Ziel des Unterrichts sei es die Neunt- und Zehntklässler an Technik und Informatik heranzuführen und ihre Begeisterung für die Arbeit in den Fachgebieten zu wecken, berichtet Markus Meister, der als Mathematik- und Physiklehrer das Projekt des Schülerforschungszentrum begleitet. Insgesamt 14 Neuntklässler und 13 Zehntklässler seien es in diesem Schuljahr, die im Nachmittagsunterricht, im „Copernikum“ ihren Forschungsprojekten nachgehen. Die Ideen der Schüler sind vielfältig, sie reichen von einer Laserabhöranlage, über Wetterstationen bis hin zu einem Cocktailmixer. Das Herzstück aller Projekte: ein Arduino-Mikrocontroller. Über einen Laptop programmiert soll er die Ideen der jungen Ingenieure in die Tat umsetzen.
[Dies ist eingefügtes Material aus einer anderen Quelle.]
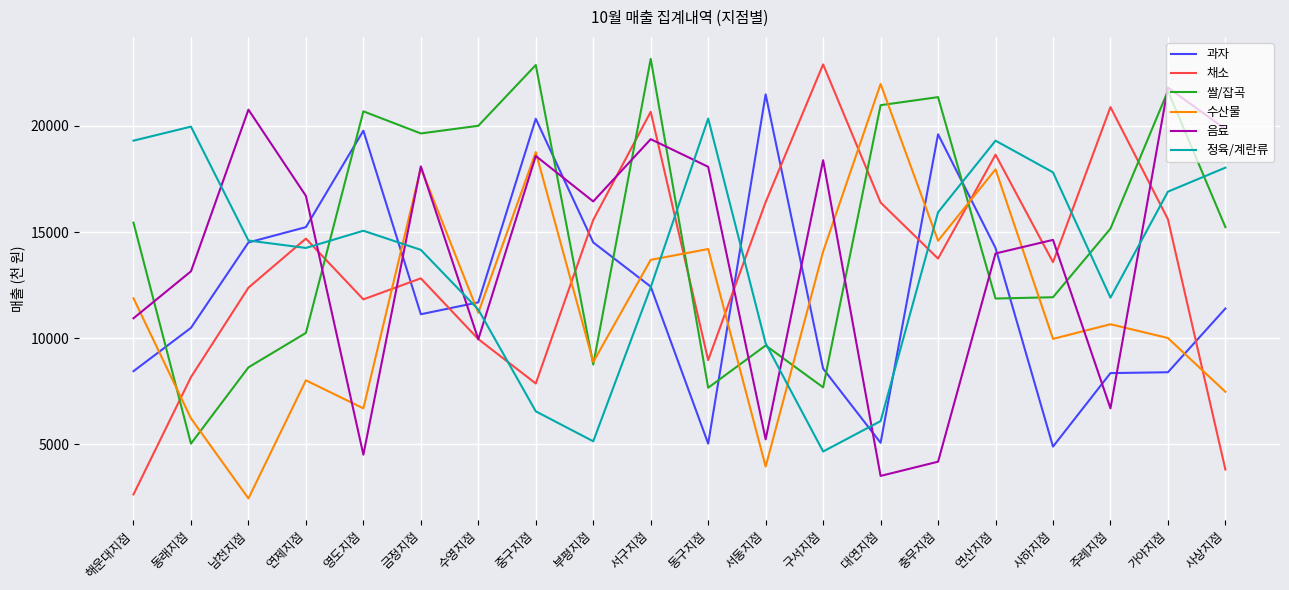

Read the 수산물 value at 중구지점, to the nearest 10.

18760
Finanziell unterstützt wird das Projekt des Schülerforschungszentrums vom Regionalausschuss Werra-Meißner der IHK Kassel-Marburg. Nachdem dieser kürzlich 500 Euro zur Beschaffung von vier Arduino-Bausätzen bewilligt hatte, informierte sich Dr. Michael Ludwig, Leiter des IHK Servicezentrums Werra-Meißner in der vergangenen Woche über die Einsatzmöglichkeiten der Mikrocontroller und schaute den Schülern bei ihrer Arbeit über die Schulter. Es sei großartig, mit welcher Begeisterung die Schüler an ihre Projekte herangehen, lobte Ludwig den Eifer der Neuntklässler. Er sei froh, dass sich das Schülerforschungszentrum im Werra-Meißner Kreis so gut etabliert habe und Schülern vor Ort, die Möglichkeit gibt, ihren technischen Interessen nachzugehen.

„In Zeiten stetig wachsenden Fachkräftemangels ist das eine tolle Sache und trifft den Nerv der Zeit“, so Ludwig. Gleichzeitig appellierte er an Unternehmen aus der Region, die Berufliche Schule und das Schülerforschungszentrum durch Kooperationen zu unterstützen. Dabei gehe es nicht nur allein um finanzielle Unterstützung. Auch ehrenamtliche Experten, Elektrotechniker oder Informatiker, die ihr Wissen an die Schüler weitervermitteln seien als Unterstützer willkommen, so Meister abschließend.